The ArXiv RAG/FAISS Explorer is a utility I made for quickly looking up related AI/ML topics/literature and saving them for later reading. To read more about the Open Archives Initiative: https://info.arxiv.org/help/oa/index.html
There is a training step involved, so if you're familiar with a bit of python and node, you should be able to get this to run fairly easily. I'm running this on Ubuntu 22.04. Future work: paper insights and updating to latest dataset automatically.
This tool uses vector similarity search for exploring the extensive collection of research papers on ArXiv. The training steps originated from vbookshelf (https://www.kaggle.com/vbookshelf). This tool facilitates natural language queries, enabling users to sift through approximately 2.4 million papers with ease and efficiency for free. This project integrates FAISS (Facebook AI Similarity Search) and Sentence Transformers.
- Natural Language Queries: Empower your search with queries in plain English to find research papers that match your interests.
- Vector Similarity Search: Utilizes FAISS for efficient and fast search through large datasets based on vector similarity.
- Comprehensive Database: Access a wide array of research papers from the ArXiv dataset, updated weekly.
- Summarization: Leverage OpenAI models to generate concise summaries of research paper abstracts, streamlining your review process.
- Saved Searches: Go back to previous searches for further reading or exploration.
- Download Papers: Select which papers to download from the GUI.
To use the ArXiv RAG/FAISS Explorer, please ensure that your environment supports GPU acceleration for optimal performance.

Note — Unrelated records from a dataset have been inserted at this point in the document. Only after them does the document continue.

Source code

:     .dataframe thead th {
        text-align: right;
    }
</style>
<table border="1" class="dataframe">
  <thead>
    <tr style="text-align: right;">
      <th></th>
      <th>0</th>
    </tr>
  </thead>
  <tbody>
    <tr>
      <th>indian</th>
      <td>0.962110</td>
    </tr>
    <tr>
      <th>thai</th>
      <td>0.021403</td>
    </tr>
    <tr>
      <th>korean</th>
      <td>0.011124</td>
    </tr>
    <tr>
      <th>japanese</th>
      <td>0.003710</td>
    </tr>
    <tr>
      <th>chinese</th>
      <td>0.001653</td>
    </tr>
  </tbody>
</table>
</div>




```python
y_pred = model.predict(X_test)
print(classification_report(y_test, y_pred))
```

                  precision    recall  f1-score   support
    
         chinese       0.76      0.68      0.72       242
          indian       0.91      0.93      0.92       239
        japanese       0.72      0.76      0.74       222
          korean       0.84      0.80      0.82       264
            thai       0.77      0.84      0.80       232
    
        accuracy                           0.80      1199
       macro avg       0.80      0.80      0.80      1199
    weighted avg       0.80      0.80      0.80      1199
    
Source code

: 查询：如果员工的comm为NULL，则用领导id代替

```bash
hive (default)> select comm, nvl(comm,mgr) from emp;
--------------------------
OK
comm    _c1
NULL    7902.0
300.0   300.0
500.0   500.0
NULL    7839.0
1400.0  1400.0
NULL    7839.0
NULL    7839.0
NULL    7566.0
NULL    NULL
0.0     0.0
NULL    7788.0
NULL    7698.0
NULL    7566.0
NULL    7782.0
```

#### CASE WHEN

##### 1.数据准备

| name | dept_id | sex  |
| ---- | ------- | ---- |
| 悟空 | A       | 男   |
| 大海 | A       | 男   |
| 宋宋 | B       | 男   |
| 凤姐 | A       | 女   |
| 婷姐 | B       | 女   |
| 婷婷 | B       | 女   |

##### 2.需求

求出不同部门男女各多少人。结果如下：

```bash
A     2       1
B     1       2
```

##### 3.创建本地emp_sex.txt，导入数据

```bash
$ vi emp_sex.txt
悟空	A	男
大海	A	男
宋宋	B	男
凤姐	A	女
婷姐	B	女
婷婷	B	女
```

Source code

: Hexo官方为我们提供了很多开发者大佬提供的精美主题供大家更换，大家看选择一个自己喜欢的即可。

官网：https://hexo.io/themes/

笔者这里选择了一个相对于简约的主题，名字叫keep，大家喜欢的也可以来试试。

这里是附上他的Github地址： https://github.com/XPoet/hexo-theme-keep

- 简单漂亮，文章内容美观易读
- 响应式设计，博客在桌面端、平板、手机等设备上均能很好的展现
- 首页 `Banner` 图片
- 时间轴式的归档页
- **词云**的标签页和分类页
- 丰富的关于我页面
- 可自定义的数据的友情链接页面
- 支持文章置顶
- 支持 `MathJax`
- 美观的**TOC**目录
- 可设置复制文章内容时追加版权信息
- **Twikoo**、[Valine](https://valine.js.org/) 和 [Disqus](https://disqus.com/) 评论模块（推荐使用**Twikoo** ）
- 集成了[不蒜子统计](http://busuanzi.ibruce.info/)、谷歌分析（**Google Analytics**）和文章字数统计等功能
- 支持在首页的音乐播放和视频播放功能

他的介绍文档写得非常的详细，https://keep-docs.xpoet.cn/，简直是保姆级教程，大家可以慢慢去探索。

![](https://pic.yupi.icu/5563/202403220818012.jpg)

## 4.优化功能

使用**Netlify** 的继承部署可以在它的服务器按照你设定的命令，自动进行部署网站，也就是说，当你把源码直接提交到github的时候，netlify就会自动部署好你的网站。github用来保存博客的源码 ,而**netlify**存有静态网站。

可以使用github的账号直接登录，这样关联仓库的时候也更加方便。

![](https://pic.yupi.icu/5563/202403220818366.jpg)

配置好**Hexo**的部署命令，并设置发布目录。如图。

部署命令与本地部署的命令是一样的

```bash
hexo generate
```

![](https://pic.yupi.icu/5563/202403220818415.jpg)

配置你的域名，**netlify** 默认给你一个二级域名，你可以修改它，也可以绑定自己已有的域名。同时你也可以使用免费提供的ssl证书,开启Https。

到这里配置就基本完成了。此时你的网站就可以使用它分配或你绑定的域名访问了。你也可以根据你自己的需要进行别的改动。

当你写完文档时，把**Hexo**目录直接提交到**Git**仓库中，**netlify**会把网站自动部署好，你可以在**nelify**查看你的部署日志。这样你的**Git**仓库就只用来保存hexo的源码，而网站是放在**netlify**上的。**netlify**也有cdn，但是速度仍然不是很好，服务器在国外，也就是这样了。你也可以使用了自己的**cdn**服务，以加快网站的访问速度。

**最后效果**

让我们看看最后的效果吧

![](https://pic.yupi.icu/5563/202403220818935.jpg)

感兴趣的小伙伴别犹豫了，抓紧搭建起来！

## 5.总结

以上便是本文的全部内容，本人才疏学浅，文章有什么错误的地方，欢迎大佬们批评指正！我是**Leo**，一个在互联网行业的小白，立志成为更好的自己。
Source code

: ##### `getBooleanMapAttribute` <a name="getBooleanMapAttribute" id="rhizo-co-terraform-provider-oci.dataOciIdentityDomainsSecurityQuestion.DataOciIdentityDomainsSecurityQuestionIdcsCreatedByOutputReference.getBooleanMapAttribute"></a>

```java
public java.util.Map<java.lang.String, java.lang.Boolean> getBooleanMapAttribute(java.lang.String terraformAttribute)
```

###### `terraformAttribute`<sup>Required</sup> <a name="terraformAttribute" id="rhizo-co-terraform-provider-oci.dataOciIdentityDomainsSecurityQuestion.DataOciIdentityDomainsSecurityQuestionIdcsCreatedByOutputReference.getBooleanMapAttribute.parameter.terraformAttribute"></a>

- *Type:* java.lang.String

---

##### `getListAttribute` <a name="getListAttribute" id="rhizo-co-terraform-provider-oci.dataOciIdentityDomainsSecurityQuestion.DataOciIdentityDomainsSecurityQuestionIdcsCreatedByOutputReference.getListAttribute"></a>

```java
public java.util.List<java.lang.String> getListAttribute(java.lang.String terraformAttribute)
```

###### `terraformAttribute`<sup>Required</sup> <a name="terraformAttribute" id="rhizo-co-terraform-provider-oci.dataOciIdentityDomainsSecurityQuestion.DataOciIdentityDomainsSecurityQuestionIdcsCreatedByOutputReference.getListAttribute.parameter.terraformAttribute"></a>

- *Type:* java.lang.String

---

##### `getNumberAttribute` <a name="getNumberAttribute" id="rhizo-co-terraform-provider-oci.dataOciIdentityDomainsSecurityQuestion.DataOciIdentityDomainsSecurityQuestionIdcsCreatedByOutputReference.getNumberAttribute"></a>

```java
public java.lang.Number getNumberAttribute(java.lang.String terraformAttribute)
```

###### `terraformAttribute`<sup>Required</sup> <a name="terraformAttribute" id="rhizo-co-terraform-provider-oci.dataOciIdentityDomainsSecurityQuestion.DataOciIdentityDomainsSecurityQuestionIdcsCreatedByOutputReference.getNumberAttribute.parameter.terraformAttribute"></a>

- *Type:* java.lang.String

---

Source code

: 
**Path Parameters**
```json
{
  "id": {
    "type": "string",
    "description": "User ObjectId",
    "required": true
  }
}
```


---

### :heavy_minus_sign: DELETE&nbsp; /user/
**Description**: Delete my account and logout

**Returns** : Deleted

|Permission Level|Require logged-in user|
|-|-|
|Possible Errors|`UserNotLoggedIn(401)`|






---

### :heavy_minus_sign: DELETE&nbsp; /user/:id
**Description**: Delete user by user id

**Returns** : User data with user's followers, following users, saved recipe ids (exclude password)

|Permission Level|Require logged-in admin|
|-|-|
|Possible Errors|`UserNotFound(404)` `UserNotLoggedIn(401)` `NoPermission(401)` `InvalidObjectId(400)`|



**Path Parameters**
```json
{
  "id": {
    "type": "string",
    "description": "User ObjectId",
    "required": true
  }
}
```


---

Follow the installation instructions provided in this repository to set up the app on your system.
The utility processes titles and abstracts of ArXiv papers, converting them into vector embeddings. These embeddings are then indexed using FAISS, enabling the system to rapidly compare and rank the search results based on the similarity to the user's query. This method allows for a highly effective search experience, guiding users to the most relevant papers related to their query.
# Clone this repository
git clone [email protected]:mrdavtan/ArXiv_RAG_FAISS_Explorer.git
# Navigate to the project directory
cd ArXiv_RAG_FAISS
# I suggest using a virtual env. for the training.
python -m venv .venv
source .venv/bin/activate
# Install dependencies
pip install -r requirements.txt
# Make sure to have node installed
npm init -y
npm install
- You will need the arxiv dataset which can be found at https://www.kaggle.com/datasets/Cornell-University/arxiv
- It's about 1.3Gb and you will need to extract it and place it in the scripts folder.
- Run create_embeddings.py from the scripts folder, and then go outside and hug a deer. Drink matcha. Take a cold shower. Make a sandwich. Call your parents. The training step took about 1.2hrs on a RTX4080.
- If all went well, the process will generate 'compressed_dataframe.csv.gz' and 'embeddings.npy'. You should be ready to use it.
go to the root of the project and run
node server.js
Open a browser at http://localhost:3000
Enter a query in the search bar and hit submit.
It can take up to a minute based on the number of searches and your GPU. I suggest keeping the number of results to 10 or less.
The searches and summaries are saved as json files in the search_archive and summary_archive folder. You can use the dropdown to go back to previous searches. The abstract/summary toggle button will toggle between the abstract and the summary generated by the OpenAI API.
This project was inspired by and is a direct application of concepts presented in the following resources:
- Faiss - Introduction to Similarity Search by James Briggs
- Large Language Models with Semantic Search by Deeplearning.Ai
- Colab Notebook on Reranking by Sentence Transformers
- Vector Databases: from Embeddings to Applications by Deeplearning.Ai
- Sentence Transformers Documentation
Special thanks to the ArXiv team for maintaining the dataset and providing API access, making projects like ours possible.
This project is licensed under the MIT License - see the LICENSE file for details.